Era il momento propizio per la fuga. Alice prese subito il volo e corse, corse a perdifiato, finché il latrare del cucciolo non si perse in lontananza.

«Però, che bel cucciolo! » disse Alice, appoggiandosi senza fiato a un ramoscello e facendosi vento con una delle foglie. «Quanti bei giochi avrei potuto insegnargli, se fossi stata soltanto un po’ più grande! Povera me! Adesso devo crescere di nuovo! Come farò? Credo che dovrò mangiare o bere qualcosa, ma cosa? Questo è il problema».

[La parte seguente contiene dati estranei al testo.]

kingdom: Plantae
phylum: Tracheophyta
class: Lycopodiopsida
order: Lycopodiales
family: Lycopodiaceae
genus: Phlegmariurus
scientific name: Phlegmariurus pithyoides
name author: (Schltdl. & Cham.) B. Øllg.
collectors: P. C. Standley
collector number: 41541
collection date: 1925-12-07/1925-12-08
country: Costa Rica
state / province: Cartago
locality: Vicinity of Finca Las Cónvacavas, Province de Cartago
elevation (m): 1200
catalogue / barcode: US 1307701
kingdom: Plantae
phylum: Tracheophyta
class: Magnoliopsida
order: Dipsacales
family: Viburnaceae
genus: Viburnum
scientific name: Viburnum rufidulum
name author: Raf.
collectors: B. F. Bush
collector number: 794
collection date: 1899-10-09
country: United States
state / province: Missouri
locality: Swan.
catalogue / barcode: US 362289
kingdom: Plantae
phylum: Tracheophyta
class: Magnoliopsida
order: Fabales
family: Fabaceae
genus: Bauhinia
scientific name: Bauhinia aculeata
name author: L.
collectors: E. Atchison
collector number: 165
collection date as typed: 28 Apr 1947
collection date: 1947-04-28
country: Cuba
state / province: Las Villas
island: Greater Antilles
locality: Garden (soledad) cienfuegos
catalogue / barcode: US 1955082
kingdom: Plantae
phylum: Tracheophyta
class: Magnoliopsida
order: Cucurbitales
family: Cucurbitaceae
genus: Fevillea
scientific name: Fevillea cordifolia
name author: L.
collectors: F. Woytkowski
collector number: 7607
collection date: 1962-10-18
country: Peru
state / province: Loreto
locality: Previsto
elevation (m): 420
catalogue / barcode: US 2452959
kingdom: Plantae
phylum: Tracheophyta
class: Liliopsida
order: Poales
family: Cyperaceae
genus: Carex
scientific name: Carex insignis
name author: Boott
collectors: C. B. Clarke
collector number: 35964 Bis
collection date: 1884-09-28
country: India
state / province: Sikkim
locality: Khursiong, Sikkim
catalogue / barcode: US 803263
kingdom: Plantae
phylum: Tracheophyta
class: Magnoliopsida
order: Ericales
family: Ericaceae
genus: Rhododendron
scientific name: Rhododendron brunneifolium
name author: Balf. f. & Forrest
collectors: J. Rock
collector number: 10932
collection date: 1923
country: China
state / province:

Senza dubbio il problema grave era questo: cosa mangiare? Alice guardò intorno tra i fiori e i fili d’erba, ma non riuscì a scorgere niente che, in quelle circostanze, potesse essere mangiato o bevuto. Alla fine vide un grosso fungo, alto quasi quanto lei. Alice vi guardò sotto, di dietro, da tutti i lati e le sembrò che fosse arrivato il momento di guardare anche sopra. Si alzò in punta di piedi, spiò oltre l’orlo del fungo e i suoi occhi incontrarono quelli di un grosso bruco azzurro che se ne stava seduto a braccia conserte, nel centro del «cappello». Fumava tranquillo in una lunga pipa e si capiva che non era molto disposto ad occuparsi né di lei né di altro.